Why Are Greens Fiddling While Coal Burns?

Conn Carroll /

Great article by John Tierney in The New York Times contrasting the ‘soft’ Barack Obama vs ‘hard’ John McCain approaches to America’s energy future yesterday. The soft path includes “energy conservation and power from the sun, wind and plants” while the hard path is more “about building nuclear power plants.” Tierney does a great job making the case for the hard approach over the soft approach, so read the whole thing, but his conclusion is the best part of the piece:

By scaring people about the tiny levels of radiation emitted during the normal operation of a nuclear plant, Mr. Tucker says, greens have effectively encouraged the construction of coal plants that actually release more radiation because of the traces of uranium in coal dust. He argues that the risks of terrorist attacks and nuclear waste have been exaggerated, particularly by the environmentalists who objected when the Yucca Mountain nuclear-waste depository was being designed to guarantee a level of safety for only 10,000 years.

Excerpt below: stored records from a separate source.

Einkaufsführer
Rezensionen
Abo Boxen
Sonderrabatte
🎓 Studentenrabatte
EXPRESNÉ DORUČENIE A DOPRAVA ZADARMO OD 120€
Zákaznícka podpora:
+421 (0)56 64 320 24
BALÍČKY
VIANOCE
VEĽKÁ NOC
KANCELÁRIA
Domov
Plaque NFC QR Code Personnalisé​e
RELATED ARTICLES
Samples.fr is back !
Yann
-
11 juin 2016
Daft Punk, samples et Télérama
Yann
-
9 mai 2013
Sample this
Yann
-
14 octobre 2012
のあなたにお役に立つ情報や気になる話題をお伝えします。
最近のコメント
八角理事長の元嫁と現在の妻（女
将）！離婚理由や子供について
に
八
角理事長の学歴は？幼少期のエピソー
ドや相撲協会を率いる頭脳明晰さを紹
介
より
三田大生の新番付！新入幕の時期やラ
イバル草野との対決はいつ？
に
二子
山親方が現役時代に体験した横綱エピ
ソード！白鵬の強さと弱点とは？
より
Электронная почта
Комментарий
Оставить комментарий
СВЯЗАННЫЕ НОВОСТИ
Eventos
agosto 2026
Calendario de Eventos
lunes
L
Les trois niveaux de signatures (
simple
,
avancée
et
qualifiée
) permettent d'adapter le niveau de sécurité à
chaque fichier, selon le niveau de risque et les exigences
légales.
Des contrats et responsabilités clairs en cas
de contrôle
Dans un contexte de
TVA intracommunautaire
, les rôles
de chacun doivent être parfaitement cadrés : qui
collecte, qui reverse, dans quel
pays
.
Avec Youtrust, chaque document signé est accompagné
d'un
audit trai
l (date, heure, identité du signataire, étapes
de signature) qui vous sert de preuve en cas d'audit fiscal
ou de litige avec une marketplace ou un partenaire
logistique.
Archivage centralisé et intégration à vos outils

They successfully sued to enforce a safety standard extending one million years — which, in an ideal world, would be a very nice standard. But if you believe global warming is a planetary crisis that must be addressed immediately, should you really be obsessing about hypothetical dangers near one mountain in A.D. 1,000,000? If there’s already a proven technology that doesn’t spew carbon dioxide into the atmosphere, why fiddle while coal burns?